Autres hypothèses issues du réseau Carpathia
Malte Polzin
Digital Business and Leadership Expert | Fractional Executive | Advisor
En Suisse, le commerce en ligne continuera de croître en 2026, mais cette croissance sera portée principalement par le Top 5 des acteurs, parmi lesquels « ShemuAli » renforcera sa position, même s’il sera soumis à des réglementations. Les problèmes du commerce stationnaire ne diminueront pas. De nouvelles consolidations (dans le commerce en ligne tout comme dans le commerce stationnaire) sont très probables. L’IA nous occupera intensément.
Accès client : Dans les domaines B2C et D2C, les canaux continueront d’évoluer en faveur de plateformes telles que TikTok et des outils d’IA. Lancement de la boutique TikTok en Suisse.
Boom du shopping via l’IA : Google placera la barre très haut dans ce domaine. Les commerçants devront toutefois accepter leur nouveau rôle de « logisticiens » et de « gestionnaires » et devraient se repositionner stratégiquement en 2026. Les normes MCP et ACP connaîtront une large adoption en B2C. Dans le domaine B2B, l’A2A pourrait jouer un rôle important. Je pense qu’en 2026, nous aurons le premier navigateur d’achat basé sur l’IA vraiment utilisable.
Places de marché : Galaxus continuera son essor, Amazon devrait enfin lancer une place de marché « CH-only », Brack pourrait devenir une place de marché, et je m’attends au lancement de la place de marché Kaufland en Suisse.
Bernhard Egger
Directeur ASSOCIATION DE COMMERCE.swiss
L’année 2025 a clairement montré que nous sommes capables de nous imposer même dans des conditions géopolitiques et économiques exigeantes.
Pour 2026, il se confirme que les places de marché – y compris asiatiques – renforceront leur rôle dominant et figureront parmi les grands gagnants. Parallèlement, les agents IA et GEO gagnent en importance et influenceront durablement les modèles commerciaux et les interactions avec les clients.
Les commerçants suisses doivent rester vigilants, exploiter leurs atouts de manière ciblée et s’adapter de manière cohérente aux conditions dynamiques du marché.
Dagmar Jenni
Directrice SWISS RETAIL FEDERATION
Andy Huber
AI-Advisor chez AKI Solutions
Galaxus poursuit sa croissance sur le marché B2B : Alors que de nombreux grossistes B2B n’affichent qu’une croissance modérée ou stagnent, Galaxus accélère encore sur le marché professionnel en 2026. En Suisse, le commerçant en ligne compte environ 185 000 clients professionnels. Dans le segment du bricolage, où Galaxus est déjà leader du marché, plus d’un quart du chiffre d’affaires provient désormais d’entreprises artisanales, et cette part continue d’augmenter.
L’avantage concurrentiel réside dans la technologie : des conseils d’achat basés sur l’IA, une logistique évolutive, des données produits structurées et une puissance de développement exceptionnellement élevée établissent des normes que les commerçants classiques doivent souvent rattraper. La part du chiffre d’affaires B2B dans le chiffre d’affaires total devrait se situer entre 20 et 25%.

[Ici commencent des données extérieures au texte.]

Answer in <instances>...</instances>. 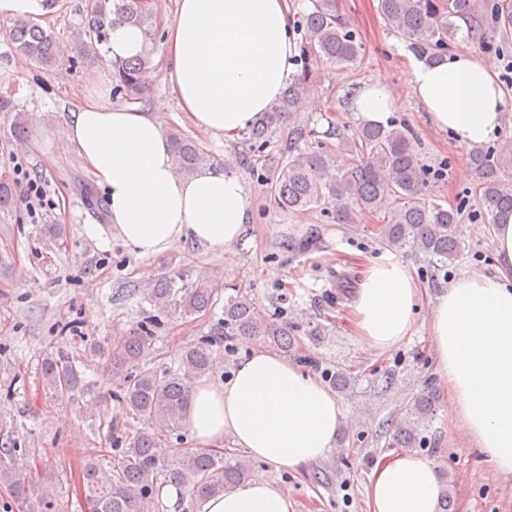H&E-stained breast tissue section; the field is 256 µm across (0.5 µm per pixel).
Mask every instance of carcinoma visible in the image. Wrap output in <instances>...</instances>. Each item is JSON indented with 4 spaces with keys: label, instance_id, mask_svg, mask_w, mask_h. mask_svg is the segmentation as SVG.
Returning <instances> with one entry per match:
<instances>
[{
    "label": "carcinoma",
    "instance_id": "carcinoma-1",
    "mask_svg": "<svg viewBox=\"0 0 512 512\" xmlns=\"http://www.w3.org/2000/svg\"><path fill=\"white\" fill-rule=\"evenodd\" d=\"M299 13L297 28L303 31L299 44L300 71L291 76L283 96L249 131L253 151L263 154L261 180L274 205L284 211L317 206L332 209L339 224L357 223L360 211L383 213L380 236L394 251L423 255L435 267H444L462 249L459 234L461 212L427 199L433 185L431 169L418 155V143L410 126L390 124L362 126L346 137L333 130L336 147L318 140L309 122L294 120L303 97L315 87L324 68H344L362 55V44L338 12L337 0H310ZM378 9L389 30L403 39L409 51L427 62L447 55L458 42L478 40L485 50L497 49L512 33V0H378ZM100 20L85 32L79 54L85 59L101 57L107 40L105 21L114 15L141 28L146 39L154 35V14L143 0H103ZM13 50L45 69L55 66L58 47L54 34L33 19H18L8 31ZM142 60L112 64L113 89L140 88ZM283 139L278 153L264 149L278 134ZM181 169L192 172L209 155L181 131L170 133ZM349 155L346 165H336L337 154ZM469 163L480 178L475 197L489 224L504 212H512V180L503 176L507 158L495 149L474 150ZM184 316L206 317L213 308L210 288L187 283L176 286L167 278L149 288L133 285L128 294ZM155 320L138 322L112 342L90 347L93 357L106 360L114 369H126L123 383L112 397L126 415L144 427L132 434L112 429V447L118 451L112 473L103 475L106 455L90 456L81 471L82 488L89 512H158V481L175 484L198 500L224 492L254 476L252 463L243 458L226 462L206 451L169 454L165 433L182 427L193 382L213 368L214 348L236 336H261L287 353L303 334L317 342L325 335L320 323L305 329L288 323L280 314L264 312L248 294L239 293L224 302V317L201 342L184 350L178 366L158 371L151 366ZM87 366L66 349L46 353L39 373L45 392L55 398L83 400V409L93 417L95 399L84 400L94 383L86 378ZM438 404L431 390L410 402L403 422L395 426L392 445L423 448L425 432ZM54 498L49 486L37 484L29 465L17 459V446L0 444V512H50Z\"/></svg>",
    "mask_w": 512,
    "mask_h": 512
}]
</instances>
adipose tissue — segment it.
I'll use <instances>...</instances> for the list:
<instances>
[{
	"label": "adipose tissue",
	"mask_w": 512,
	"mask_h": 512,
	"mask_svg": "<svg viewBox=\"0 0 512 512\" xmlns=\"http://www.w3.org/2000/svg\"><path fill=\"white\" fill-rule=\"evenodd\" d=\"M166 26L164 68L178 105L195 129L227 138L251 126L281 96L295 63L292 0H176ZM108 56L153 63L142 30L114 22ZM410 88L435 129L466 147L499 130L504 91L489 65L467 53L411 65ZM350 110L362 125H387L400 106L383 81L362 85ZM167 103L143 109L98 97L77 105L66 145L107 192L112 231L140 255L168 254L188 242L214 251L244 235L252 200L231 163L184 174L158 118ZM497 271H473L449 283L430 310L434 370L448 389L459 428L491 470L512 478V212L493 236ZM422 290L409 267L387 256L369 264L349 320L361 344L383 352L411 335ZM223 381L193 387L186 426L196 447L232 440L255 460L299 471L322 458L346 422L336 395L261 341ZM443 490L435 462L416 453L381 458L367 494L368 512H438ZM201 512H294L287 491L256 480L206 499Z\"/></svg>",
	"instance_id": "1"
}]
</instances>
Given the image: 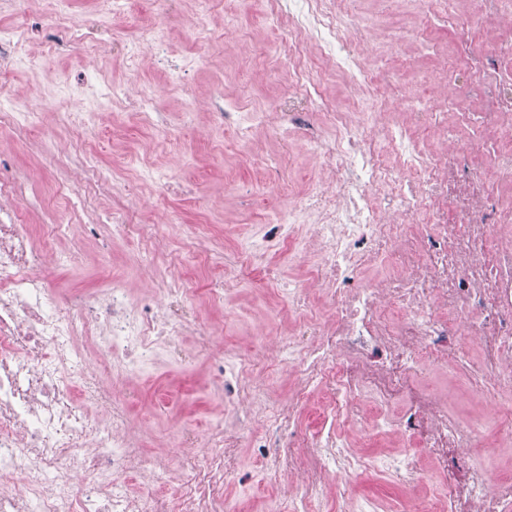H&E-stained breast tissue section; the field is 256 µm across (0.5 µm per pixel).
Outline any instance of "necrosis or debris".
<instances>
[{
	"mask_svg": "<svg viewBox=\"0 0 512 512\" xmlns=\"http://www.w3.org/2000/svg\"><path fill=\"white\" fill-rule=\"evenodd\" d=\"M264 2L290 57L310 53L319 70L353 73V93L340 108L322 101L316 115H284L325 130L311 141L315 188L294 204L308 224L271 225L200 294L230 301L250 273L272 278L293 245L303 274L284 296L288 332L275 350L296 371L294 398L267 401L262 383L246 381L248 364L225 359L215 328L187 309L178 272L152 281L140 300L117 276L63 292L48 276L68 264L54 247L65 225L38 238L29 225L0 222V512H241L224 498L235 474L226 443L252 436L261 414L269 424L252 436L258 461L279 479L289 512L332 502L340 512H387L378 496L333 499L341 482L367 471L408 489L402 512H512V478H492L472 458L487 431L495 453L512 449V139L491 178L470 169L465 140L432 149L416 137L427 124L447 129V113L360 111L373 79L356 51L370 29L338 0ZM460 52L490 94L493 124L511 130L512 65L465 40ZM112 235L145 247L165 227L119 204ZM187 329L224 393V427L205 441L179 428L169 454L136 452L139 419L128 404L108 419L90 405L106 393L132 396L159 345L182 356L177 337ZM85 336L103 340L100 356L81 350ZM316 389L325 424L297 431ZM360 403L365 412L354 415ZM382 438L398 453H363ZM175 447L204 453L189 470Z\"/></svg>",
	"mask_w": 512,
	"mask_h": 512,
	"instance_id": "1",
	"label": "necrosis or debris"
}]
</instances>
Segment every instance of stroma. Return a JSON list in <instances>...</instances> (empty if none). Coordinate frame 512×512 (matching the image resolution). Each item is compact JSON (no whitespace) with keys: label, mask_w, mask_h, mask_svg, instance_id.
Masks as SVG:
<instances>
[{"label":"stroma","mask_w":512,"mask_h":512,"mask_svg":"<svg viewBox=\"0 0 512 512\" xmlns=\"http://www.w3.org/2000/svg\"><path fill=\"white\" fill-rule=\"evenodd\" d=\"M349 8L357 22L377 34L366 55L371 68L383 74L385 89L405 90L416 111L434 110L443 99L439 71L459 62L458 33L431 14L421 0L410 7L396 0H351ZM177 9V18L171 19L144 11L141 0H127L125 7L113 14L104 45L96 49L97 64L106 81L122 87L134 83L154 96L157 110L182 131L181 139L173 142L160 129L140 124L122 100H97L83 91L84 57L49 15L30 6L29 0H0V27L21 28L27 37L26 62L0 74V106L23 105L36 87L41 91L36 104L47 114L42 129H0V183L15 186L25 223L37 228L70 225V235L55 241L56 249L78 254L71 269L52 276L62 287L98 286L96 273L107 265L128 282L134 297L144 294L146 284L135 264L133 246L118 238L105 244L82 233L83 225L108 222L114 200L121 198L122 186L130 181L138 182L139 193L123 198L125 205L156 221L168 209L179 214L178 224L168 228L165 245L155 259V276L174 268L184 280L206 282L217 274L226 252L238 248L248 235L261 232L278 204L268 185L260 182L253 168L254 156L277 163L287 180L305 184L315 174L311 147L299 129L285 124L258 126L251 141L245 143L215 127L216 113L223 111L228 101L248 117L254 113L312 112L321 95L339 106L347 98L351 77L346 74L322 79L317 92L289 99L288 79L295 63L277 53L279 29L266 15L261 0H207L202 7L196 0H181ZM464 9L472 22L473 48L495 53L512 47L511 21L504 17L490 21L477 0H469ZM150 26L166 33L168 62L163 65L149 56L143 71H132L119 47ZM397 36L403 39L401 63L391 70L386 58ZM465 93L471 116L449 127L448 134L473 143L472 168L494 172L497 147L485 137L488 92L475 82ZM75 111L107 116L111 136L89 126L84 130L86 151L66 159L46 156L43 140L63 142L72 135L71 127L55 121V114ZM116 157L123 162L121 171L107 189L97 190L95 198H86L72 188L77 171L110 168ZM163 177L188 180L190 198L156 200L155 181ZM279 294L277 285L258 291L246 282L231 301L233 314H226L224 307L202 303L198 317L223 328L227 352L243 356L261 343L253 334V314L273 313ZM136 389L138 407L153 406L162 398L168 401L164 413L149 420L151 433L195 425L213 429L224 419V396L214 384L205 358L174 361L166 350H158L143 367ZM234 458L236 479L225 486V496L247 512H262L270 479L258 467L256 449L248 441H240Z\"/></svg>","instance_id":"obj_1"}]
</instances>
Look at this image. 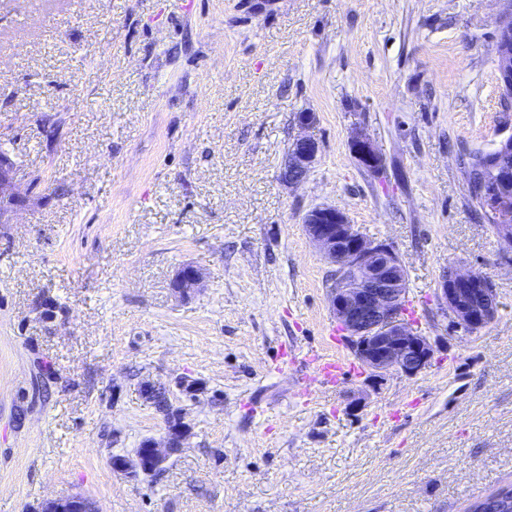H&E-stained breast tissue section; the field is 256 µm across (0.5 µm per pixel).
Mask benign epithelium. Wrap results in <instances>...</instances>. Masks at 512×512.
I'll use <instances>...</instances> for the list:
<instances>
[{"mask_svg":"<svg viewBox=\"0 0 512 512\" xmlns=\"http://www.w3.org/2000/svg\"><path fill=\"white\" fill-rule=\"evenodd\" d=\"M316 122L312 112L299 114L302 133L294 139L281 172L287 184L303 182L321 153L319 141L308 130ZM351 148L355 158L369 171L381 167V160L368 138L357 134ZM15 163L0 153V224L9 223L4 190L12 184ZM303 224L329 265L327 297L333 315L346 334L355 358L366 378L391 371L416 375L432 364L434 346L430 338L412 325L401 305L406 303V269L393 246L383 240L362 236L347 216L330 206L309 210ZM200 273L193 266L176 275L175 289L187 293L197 287ZM496 290L491 281L474 271L456 267L443 276L435 297L452 317L453 323L472 333L491 322L497 314ZM187 430L180 420L166 422L162 442L150 441L142 454L145 473H154L181 448ZM42 512H92L80 496H63L45 504Z\"/></svg>","mask_w":512,"mask_h":512,"instance_id":"obj_1","label":"benign epithelium"}]
</instances>
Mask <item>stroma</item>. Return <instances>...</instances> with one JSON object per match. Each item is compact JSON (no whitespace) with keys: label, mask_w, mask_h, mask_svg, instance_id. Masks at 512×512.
Masks as SVG:
<instances>
[{"label":"stroma","mask_w":512,"mask_h":512,"mask_svg":"<svg viewBox=\"0 0 512 512\" xmlns=\"http://www.w3.org/2000/svg\"><path fill=\"white\" fill-rule=\"evenodd\" d=\"M512 0H0V512H467L512 483V247L456 155L512 134L496 30ZM321 154L280 180L299 113ZM360 131L383 159L364 170ZM316 206L390 243L426 371L299 390L282 349L354 354L304 230ZM195 266L198 288L172 286ZM486 274L467 333L434 295ZM193 385V393L178 380ZM188 436L127 477L165 421ZM15 163L6 152L0 153V224L9 223L8 209L4 205V190L11 187ZM490 284L480 273L455 267L449 277L448 273L442 277L435 297L459 329L472 333L490 323L497 314L496 290ZM43 512H92L88 502L80 496H63L45 504Z\"/></svg>","instance_id":"1"}]
</instances>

Le défi central – le dilemme des données : En 2026, de plus en plus d’entreprises souhaitent utiliser l’IA et constatent que leurs données sont fragmentées, incohérentes ou non prêtes pour l’IA. D’où la règle « data first » : nettoyer les données de référence, intégrer les systèmes et rendre les données accessibles. À défaut, les outils d’IA resteront coûteux et inefficaces.

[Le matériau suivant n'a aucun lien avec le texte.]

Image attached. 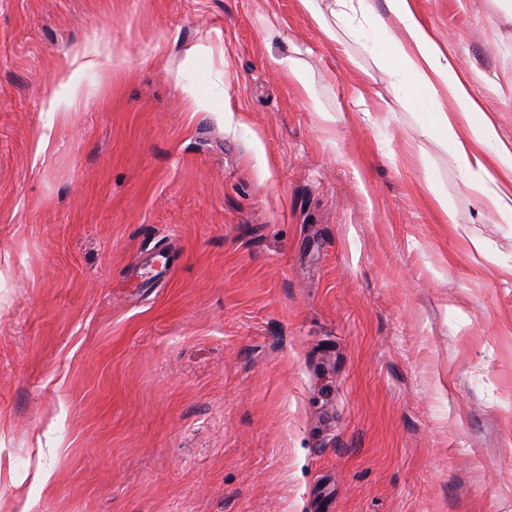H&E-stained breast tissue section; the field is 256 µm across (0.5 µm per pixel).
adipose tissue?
<instances>
[{
  "instance_id": "obj_1",
  "label": "adipose tissue",
  "mask_w": 512,
  "mask_h": 512,
  "mask_svg": "<svg viewBox=\"0 0 512 512\" xmlns=\"http://www.w3.org/2000/svg\"><path fill=\"white\" fill-rule=\"evenodd\" d=\"M337 22L347 31L368 26L371 45L379 66L390 76L395 99L405 109L422 119V132L433 137L471 174L469 186L486 197L501 215L512 218V148L507 147L490 118L473 122L480 112L461 71L448 48L436 37L432 27L417 10L415 0H385V12H378L375 0H334ZM98 55L75 52L70 68L57 76L65 97H52L49 109L71 112L85 100L80 78L100 66ZM470 122L469 137H462V122ZM497 172L501 182L489 188L490 172Z\"/></svg>"
}]
</instances>
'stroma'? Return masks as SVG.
Returning <instances> with one entry per match:
<instances>
[{"mask_svg": "<svg viewBox=\"0 0 512 512\" xmlns=\"http://www.w3.org/2000/svg\"><path fill=\"white\" fill-rule=\"evenodd\" d=\"M416 6L512 145V6ZM469 181L298 0H0V512H512V218ZM100 64L97 54L86 51L75 52L71 60V68L57 75V84L66 90V96L59 98L54 94L50 100L48 112H71L81 108L85 104L80 88L81 75L97 68Z\"/></svg>", "mask_w": 512, "mask_h": 512, "instance_id": "obj_1", "label": "stroma"}]
</instances>
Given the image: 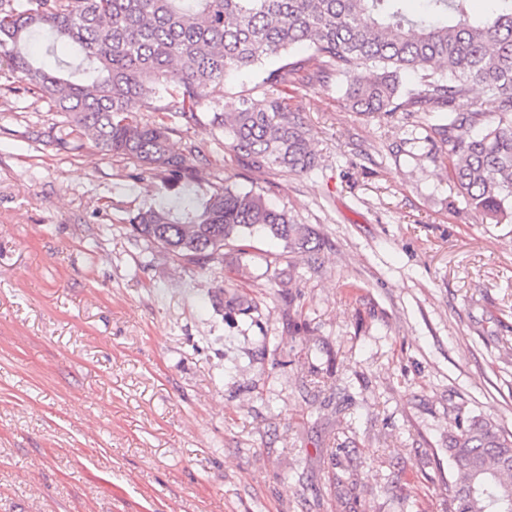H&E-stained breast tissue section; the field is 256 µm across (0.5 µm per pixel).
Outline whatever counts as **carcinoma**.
I'll use <instances>...</instances> for the list:
<instances>
[{"instance_id": "carcinoma-1", "label": "carcinoma", "mask_w": 512, "mask_h": 512, "mask_svg": "<svg viewBox=\"0 0 512 512\" xmlns=\"http://www.w3.org/2000/svg\"><path fill=\"white\" fill-rule=\"evenodd\" d=\"M0 0V89L25 92L65 115L61 142L77 134L94 147L169 183L192 182L195 151L173 141L162 112L188 123L196 107L232 69L248 68L307 43L322 73L334 66L358 112H437L451 173L466 204L492 224H512V0H492L484 17L469 0ZM36 32L73 44L82 67L62 76L26 53ZM287 63L264 82L288 90ZM372 74L366 76L364 71ZM416 76L406 87L401 73ZM480 86L498 112L457 110ZM209 124L229 131L232 151L257 168L290 172L314 166L308 130L287 98L248 95L235 112H213ZM133 230L175 257L204 266L224 247L255 234L289 252L313 255L319 235L295 224L262 195L234 183L213 184L205 197L140 209ZM453 482L448 512H512V435L470 417L448 435Z\"/></svg>"}]
</instances>
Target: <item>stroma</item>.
<instances>
[{"instance_id":"1","label":"stroma","mask_w":512,"mask_h":512,"mask_svg":"<svg viewBox=\"0 0 512 512\" xmlns=\"http://www.w3.org/2000/svg\"><path fill=\"white\" fill-rule=\"evenodd\" d=\"M309 54L168 118L196 147L185 185L61 144L62 114L0 91V512H446L458 418L512 432V224L469 209L436 113L362 115L344 76L294 80L303 172L207 124ZM227 175L315 229L316 260L255 235L201 267L127 222Z\"/></svg>"}]
</instances>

Ventes et achats digitaux comme négociation entre machines :
L’automatisation des achats oblige les équipes commerciales à suivre le mouvement. Les premières ventes négociées par des machines deviennent visibles : demande, prix et conclusion s’effectuent en partie entre agents d’IA en quelques secondes. Une opportunité pour réduire les tâches routinières et se concentrer davantage sur le travail stratégique avec les clients. Ceux qui fournissent des standards, des interfaces ainsi que des données produits et prix claires et structurées prennent une longueur d’avance.